People v. Moreno
Before: Waste
[481]
WASTE, C. J.
Following his trial on a charge of murder, found by the jury to have been murder of the first degree, the defendant was sentenced to pay the extreme penalty, the verdict being without recommendation. He prosecutes this appeal from the judgment and from the order denying his motion for a new trial. His sole contention upon appeal is that the evidence is insufficient to support the judgment and that the admitted killing was perpetrated in self-defense.
We have examined the entire record and it is our conclusion that the evidence is not such as to warrant a verdict of murder of the first degree or to justify the infliction of the death penalty. However, we are not prepared to accept the defendant’s contention that the homicide was perpetrated in self-defense and was therefore justifiable. Instead, and motivated solely by a desire to prevent the destruction of human life on evidence that lacks certainty as to the circumstances leading to the homicide and an admitted inability on our part to accurately and definitely ascertain therefrom the facts as they actually existed immediately prior to and at the time of the homicide, we prefer to take a middle ground, well supported in authority, and to characterize the offense as murder of the second degree. We now possess the necessary jurisdiction to reduce the degree of an offense, when the evidence requires such a course, and to direct the entry of judgment accordingly without ordering a new trial. (Section 1181, Pen. Code;
People
v.
Kelley,
208 Cal. 387, 391 [281 Pac. 609];
People
v.
Howard,
211 Cal. 322, 330 [295 Pac. 333, 71 A. L. R. 1385].)

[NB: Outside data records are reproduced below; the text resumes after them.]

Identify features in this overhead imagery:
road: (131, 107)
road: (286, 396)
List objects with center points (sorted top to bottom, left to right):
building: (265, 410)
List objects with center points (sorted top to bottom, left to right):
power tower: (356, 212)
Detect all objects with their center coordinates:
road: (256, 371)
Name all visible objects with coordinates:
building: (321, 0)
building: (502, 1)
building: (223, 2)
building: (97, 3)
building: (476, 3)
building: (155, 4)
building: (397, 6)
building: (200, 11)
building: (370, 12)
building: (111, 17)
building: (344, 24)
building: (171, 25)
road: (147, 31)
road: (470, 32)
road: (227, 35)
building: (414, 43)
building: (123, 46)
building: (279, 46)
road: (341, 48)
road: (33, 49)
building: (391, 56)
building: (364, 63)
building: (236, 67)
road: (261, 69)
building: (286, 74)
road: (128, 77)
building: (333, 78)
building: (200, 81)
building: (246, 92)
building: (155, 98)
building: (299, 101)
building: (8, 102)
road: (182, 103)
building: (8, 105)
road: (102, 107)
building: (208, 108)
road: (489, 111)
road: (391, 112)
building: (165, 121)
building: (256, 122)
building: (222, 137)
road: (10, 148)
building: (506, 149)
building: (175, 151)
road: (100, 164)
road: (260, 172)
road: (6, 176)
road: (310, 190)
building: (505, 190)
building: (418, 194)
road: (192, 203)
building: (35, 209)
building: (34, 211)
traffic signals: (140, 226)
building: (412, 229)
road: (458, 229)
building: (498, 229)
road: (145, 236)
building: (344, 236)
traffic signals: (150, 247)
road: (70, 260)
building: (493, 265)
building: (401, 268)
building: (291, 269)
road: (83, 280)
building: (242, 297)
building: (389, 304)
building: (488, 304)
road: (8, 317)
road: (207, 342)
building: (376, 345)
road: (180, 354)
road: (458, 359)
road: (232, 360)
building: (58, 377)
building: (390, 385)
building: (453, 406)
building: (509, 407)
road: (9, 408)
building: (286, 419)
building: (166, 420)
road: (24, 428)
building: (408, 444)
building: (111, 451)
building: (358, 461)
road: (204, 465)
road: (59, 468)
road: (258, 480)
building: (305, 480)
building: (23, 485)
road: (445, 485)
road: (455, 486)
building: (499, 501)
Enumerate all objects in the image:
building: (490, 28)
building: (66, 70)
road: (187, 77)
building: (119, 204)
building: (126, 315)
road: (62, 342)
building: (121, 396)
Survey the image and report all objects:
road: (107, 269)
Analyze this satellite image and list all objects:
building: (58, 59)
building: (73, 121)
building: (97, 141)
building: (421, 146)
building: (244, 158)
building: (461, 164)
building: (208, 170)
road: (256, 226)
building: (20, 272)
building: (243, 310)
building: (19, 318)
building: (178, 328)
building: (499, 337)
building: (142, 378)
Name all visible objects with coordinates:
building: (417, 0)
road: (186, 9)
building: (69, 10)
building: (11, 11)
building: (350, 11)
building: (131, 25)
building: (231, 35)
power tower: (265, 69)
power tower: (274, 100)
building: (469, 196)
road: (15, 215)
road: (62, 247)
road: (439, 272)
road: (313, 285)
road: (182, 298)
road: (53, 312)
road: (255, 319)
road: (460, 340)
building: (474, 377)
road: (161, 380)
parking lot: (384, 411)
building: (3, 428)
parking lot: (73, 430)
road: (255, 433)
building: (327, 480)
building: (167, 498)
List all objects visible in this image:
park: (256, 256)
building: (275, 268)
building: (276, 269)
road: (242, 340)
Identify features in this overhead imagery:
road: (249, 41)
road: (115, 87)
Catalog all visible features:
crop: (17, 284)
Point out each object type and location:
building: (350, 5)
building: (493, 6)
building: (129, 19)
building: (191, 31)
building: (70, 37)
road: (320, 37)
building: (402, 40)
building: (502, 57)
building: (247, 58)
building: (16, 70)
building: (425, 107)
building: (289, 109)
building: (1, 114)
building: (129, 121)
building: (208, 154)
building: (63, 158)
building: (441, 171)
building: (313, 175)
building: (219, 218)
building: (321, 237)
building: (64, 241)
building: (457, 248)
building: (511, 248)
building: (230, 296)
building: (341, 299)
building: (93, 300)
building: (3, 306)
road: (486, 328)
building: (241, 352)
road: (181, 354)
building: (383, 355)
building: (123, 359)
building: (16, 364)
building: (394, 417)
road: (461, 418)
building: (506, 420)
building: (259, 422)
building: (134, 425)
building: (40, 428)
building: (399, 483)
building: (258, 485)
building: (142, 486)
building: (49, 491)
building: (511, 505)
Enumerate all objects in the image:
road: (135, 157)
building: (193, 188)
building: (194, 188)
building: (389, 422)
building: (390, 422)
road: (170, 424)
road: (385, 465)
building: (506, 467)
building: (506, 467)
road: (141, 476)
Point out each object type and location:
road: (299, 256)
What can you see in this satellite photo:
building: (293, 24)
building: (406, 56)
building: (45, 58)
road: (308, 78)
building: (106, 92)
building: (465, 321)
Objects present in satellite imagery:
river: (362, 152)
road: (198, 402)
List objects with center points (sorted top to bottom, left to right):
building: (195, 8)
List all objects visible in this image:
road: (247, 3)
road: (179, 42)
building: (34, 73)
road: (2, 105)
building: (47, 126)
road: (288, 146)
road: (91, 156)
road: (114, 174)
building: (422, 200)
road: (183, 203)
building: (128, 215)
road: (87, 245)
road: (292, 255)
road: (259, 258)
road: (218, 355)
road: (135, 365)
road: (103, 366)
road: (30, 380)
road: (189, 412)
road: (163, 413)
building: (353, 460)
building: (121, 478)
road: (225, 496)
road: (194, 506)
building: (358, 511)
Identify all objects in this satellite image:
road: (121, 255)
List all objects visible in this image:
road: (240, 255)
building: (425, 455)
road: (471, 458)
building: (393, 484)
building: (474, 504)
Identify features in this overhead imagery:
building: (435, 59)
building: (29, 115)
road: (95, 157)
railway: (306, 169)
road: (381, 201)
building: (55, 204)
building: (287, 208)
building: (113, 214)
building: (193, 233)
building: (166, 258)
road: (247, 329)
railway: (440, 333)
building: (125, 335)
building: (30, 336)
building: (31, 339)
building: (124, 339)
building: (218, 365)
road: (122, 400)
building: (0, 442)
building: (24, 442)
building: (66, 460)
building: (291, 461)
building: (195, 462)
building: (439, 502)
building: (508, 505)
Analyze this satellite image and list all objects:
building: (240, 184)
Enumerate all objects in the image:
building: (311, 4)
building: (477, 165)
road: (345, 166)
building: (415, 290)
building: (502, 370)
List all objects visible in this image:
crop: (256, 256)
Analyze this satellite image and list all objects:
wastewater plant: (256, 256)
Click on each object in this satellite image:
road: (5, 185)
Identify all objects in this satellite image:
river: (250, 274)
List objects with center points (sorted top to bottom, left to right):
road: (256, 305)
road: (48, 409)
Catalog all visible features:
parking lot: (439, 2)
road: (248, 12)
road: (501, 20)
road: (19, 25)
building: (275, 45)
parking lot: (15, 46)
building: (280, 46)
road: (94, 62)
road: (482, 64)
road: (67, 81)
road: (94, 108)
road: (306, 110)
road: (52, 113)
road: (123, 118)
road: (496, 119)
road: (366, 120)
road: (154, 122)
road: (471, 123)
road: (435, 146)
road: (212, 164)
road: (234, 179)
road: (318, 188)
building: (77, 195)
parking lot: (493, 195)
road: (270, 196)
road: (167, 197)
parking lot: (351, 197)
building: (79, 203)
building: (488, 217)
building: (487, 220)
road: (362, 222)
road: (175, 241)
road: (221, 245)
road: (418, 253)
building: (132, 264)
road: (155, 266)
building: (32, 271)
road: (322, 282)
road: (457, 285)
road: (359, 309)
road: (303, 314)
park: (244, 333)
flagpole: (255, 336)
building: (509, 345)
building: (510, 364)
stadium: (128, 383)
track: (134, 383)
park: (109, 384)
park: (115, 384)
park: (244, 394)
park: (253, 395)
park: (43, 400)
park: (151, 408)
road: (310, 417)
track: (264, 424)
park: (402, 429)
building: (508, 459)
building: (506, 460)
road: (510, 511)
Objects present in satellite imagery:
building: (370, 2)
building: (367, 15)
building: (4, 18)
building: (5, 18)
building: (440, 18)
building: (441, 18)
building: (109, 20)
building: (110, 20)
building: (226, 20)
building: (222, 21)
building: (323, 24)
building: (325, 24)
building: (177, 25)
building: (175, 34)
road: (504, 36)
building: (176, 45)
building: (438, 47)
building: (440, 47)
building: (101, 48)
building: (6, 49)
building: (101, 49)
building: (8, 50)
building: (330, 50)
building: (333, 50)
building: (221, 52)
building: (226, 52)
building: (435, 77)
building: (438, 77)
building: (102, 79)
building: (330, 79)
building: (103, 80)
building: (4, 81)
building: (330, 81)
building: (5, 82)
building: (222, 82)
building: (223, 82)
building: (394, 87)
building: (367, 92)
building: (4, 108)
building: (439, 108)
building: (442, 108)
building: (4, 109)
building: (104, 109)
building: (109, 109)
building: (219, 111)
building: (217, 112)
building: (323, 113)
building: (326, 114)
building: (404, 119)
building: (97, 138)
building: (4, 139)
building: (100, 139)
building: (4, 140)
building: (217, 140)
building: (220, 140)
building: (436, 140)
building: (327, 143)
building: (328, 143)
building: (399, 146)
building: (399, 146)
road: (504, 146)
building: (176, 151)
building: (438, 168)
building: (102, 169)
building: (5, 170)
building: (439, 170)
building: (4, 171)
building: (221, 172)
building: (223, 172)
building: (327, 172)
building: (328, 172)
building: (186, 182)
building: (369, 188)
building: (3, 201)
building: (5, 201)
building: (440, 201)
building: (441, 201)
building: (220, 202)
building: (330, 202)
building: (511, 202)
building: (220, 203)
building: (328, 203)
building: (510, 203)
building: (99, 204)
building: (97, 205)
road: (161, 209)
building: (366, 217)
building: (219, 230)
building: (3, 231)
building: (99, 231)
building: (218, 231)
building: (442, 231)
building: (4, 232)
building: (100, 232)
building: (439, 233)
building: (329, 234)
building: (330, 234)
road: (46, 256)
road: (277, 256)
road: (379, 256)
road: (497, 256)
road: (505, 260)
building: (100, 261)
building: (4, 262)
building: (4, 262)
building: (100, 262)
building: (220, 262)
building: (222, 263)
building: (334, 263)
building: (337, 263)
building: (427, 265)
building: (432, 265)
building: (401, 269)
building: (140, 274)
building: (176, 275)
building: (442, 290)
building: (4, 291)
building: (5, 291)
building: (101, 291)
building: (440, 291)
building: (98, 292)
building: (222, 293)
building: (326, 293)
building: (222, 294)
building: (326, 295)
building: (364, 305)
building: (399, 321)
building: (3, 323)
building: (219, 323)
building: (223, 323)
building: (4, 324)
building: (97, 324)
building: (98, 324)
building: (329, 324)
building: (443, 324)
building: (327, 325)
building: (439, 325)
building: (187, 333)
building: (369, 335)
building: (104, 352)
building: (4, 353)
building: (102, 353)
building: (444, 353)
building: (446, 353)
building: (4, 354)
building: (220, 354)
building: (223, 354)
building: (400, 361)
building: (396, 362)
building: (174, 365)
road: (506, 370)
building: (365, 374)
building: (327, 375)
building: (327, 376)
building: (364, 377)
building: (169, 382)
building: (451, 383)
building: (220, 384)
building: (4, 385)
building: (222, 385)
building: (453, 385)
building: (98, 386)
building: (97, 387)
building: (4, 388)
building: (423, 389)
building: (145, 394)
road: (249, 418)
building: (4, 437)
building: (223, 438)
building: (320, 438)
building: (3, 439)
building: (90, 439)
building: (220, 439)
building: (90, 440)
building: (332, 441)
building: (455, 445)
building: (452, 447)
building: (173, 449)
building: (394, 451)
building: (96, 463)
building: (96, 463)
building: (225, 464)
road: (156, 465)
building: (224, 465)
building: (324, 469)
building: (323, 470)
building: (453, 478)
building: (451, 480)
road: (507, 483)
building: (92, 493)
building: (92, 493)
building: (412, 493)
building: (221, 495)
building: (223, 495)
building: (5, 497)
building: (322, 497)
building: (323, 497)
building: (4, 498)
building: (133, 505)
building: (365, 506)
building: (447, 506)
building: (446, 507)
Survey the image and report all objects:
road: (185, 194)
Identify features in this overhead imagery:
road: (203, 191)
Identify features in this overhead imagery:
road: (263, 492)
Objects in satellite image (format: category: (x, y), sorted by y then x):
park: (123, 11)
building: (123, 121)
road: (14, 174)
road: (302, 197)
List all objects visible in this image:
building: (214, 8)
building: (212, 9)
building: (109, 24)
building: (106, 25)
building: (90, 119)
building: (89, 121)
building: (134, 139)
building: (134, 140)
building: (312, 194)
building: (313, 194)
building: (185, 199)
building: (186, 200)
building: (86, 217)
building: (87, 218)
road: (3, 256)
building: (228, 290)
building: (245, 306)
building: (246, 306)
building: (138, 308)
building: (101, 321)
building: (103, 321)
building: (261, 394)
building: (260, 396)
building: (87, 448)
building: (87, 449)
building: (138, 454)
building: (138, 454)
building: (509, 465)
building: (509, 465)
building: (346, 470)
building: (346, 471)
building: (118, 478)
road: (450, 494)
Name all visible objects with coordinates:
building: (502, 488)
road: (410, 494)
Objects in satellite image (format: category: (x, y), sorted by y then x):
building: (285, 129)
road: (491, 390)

The uncertain state of the record now before us is well exemplified by, and some support for our conclusion is found in, the frank admission appearing in the brief of the attorney-general “that the prosecution introduced evidence in its case which tended to show that the appellant killed the decedent in self defense”. He points out, however, that the jury might, and apparently did, reject this particular evidence, electing to base its verdict on other evidence which he asserts supports its action.